Group F: Bello for Italy

Italy won’t really be tested until it plays the Round of 16 game. The defending champs seem to have an easy group, and its only serious opponent could be Paraguay, who finished second in CONMEBOLs qualifiers and has a core of players who are regarded as the best in history.

Joining them will be Slovakia, making its first World Cup appearance, and New Zealand, who is making its second. Without a doubt, Italy and Paraguay should have this group in the bag.

Group G: The Group of Death

In a press conference held in Madrid, Kaka baptized this group as the “group of death”. Expect fireworks when Portugal plays Brazil. Though Portugal has in its starting 11 the second best player in the world in Cristiano Ronaldo, Ivory Coast has the upper hand to advance alongside Brazil to the next round. Ivory Coast is one of the strongest of the African nations and is favored to at least reach the quarterfinals. The last memberof the group, the Democratic People’s Republic of Korea, will make its second World Cup appearance since 1966. Brazil and Ivory Coast should advance to the Round of 16.

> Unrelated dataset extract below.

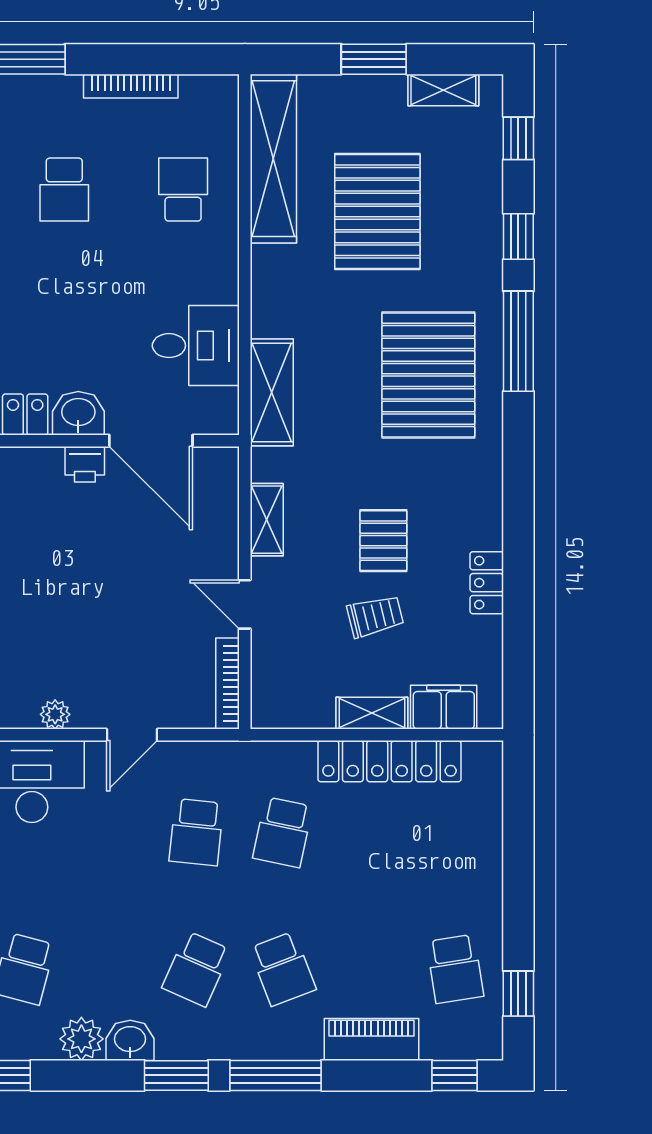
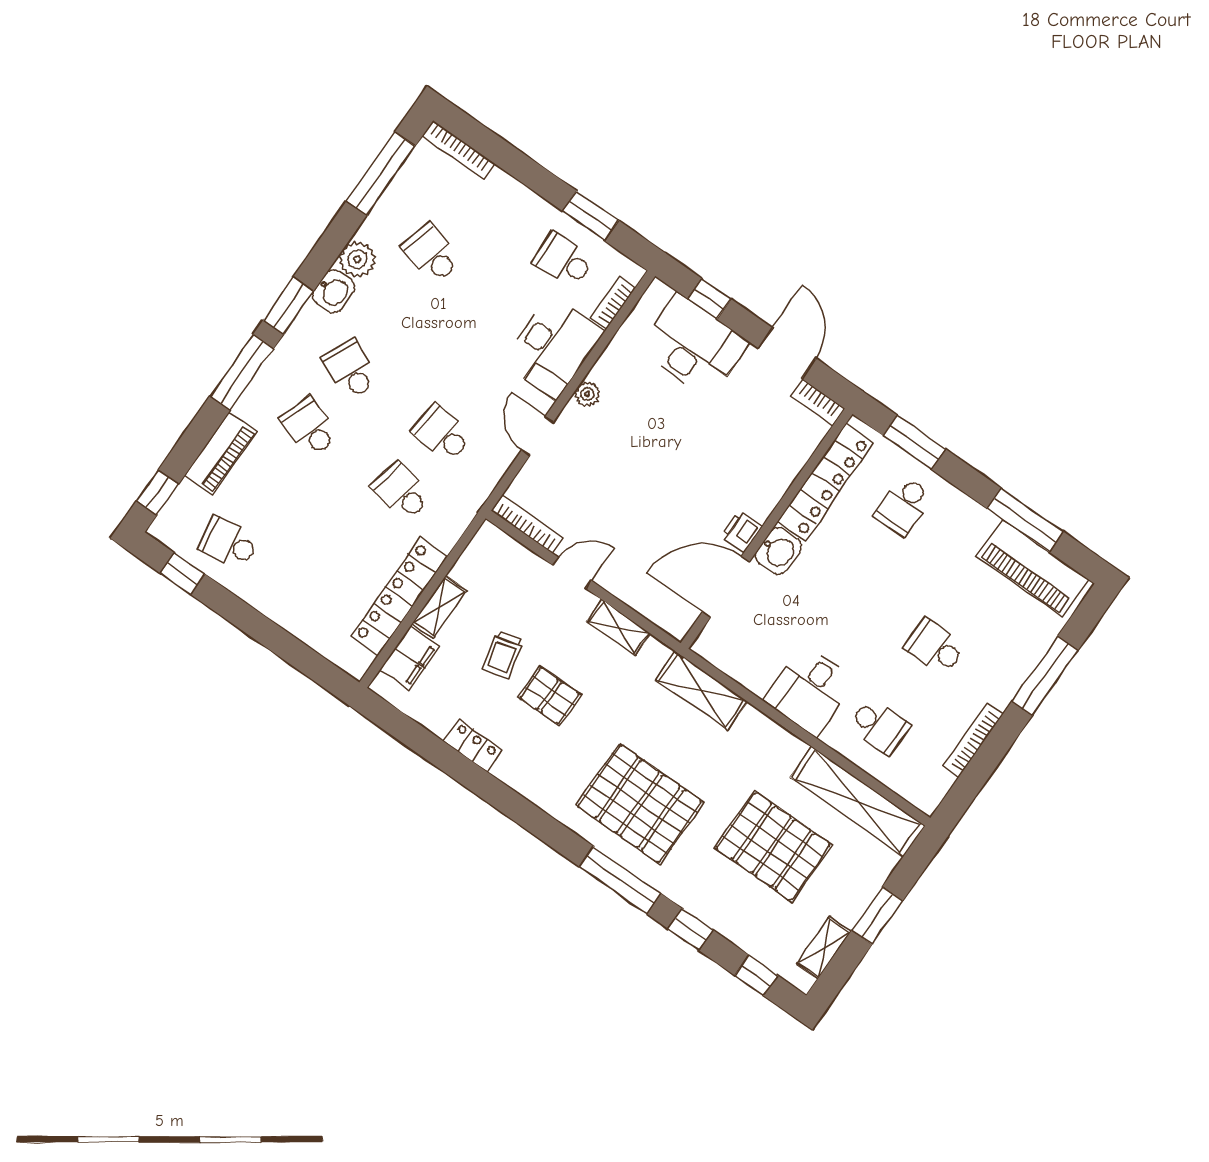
desk: (196, 346) -> (810, 690), moved
school desk: (283, 969) -> (310, 427), turned 39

Group H: La Furia Roja’s Golden Generation Intends to Make a Statement

Spain’s golden opportunity has come, and it is imperative to dominate the group stage. This group is also called the “se habla español” group, for Spain is joined by Honduras and Chile. The last member is Switzerland. Honduras is making its second World Cup appearance since 1982, in which it played a game against Spain and tied 1-1. Chile, coached by Argentinean Marcelo Bielsa, will return to the World Cup after its appearance in 1998. Spain and Chile should complete the list of the world’s 16 elite.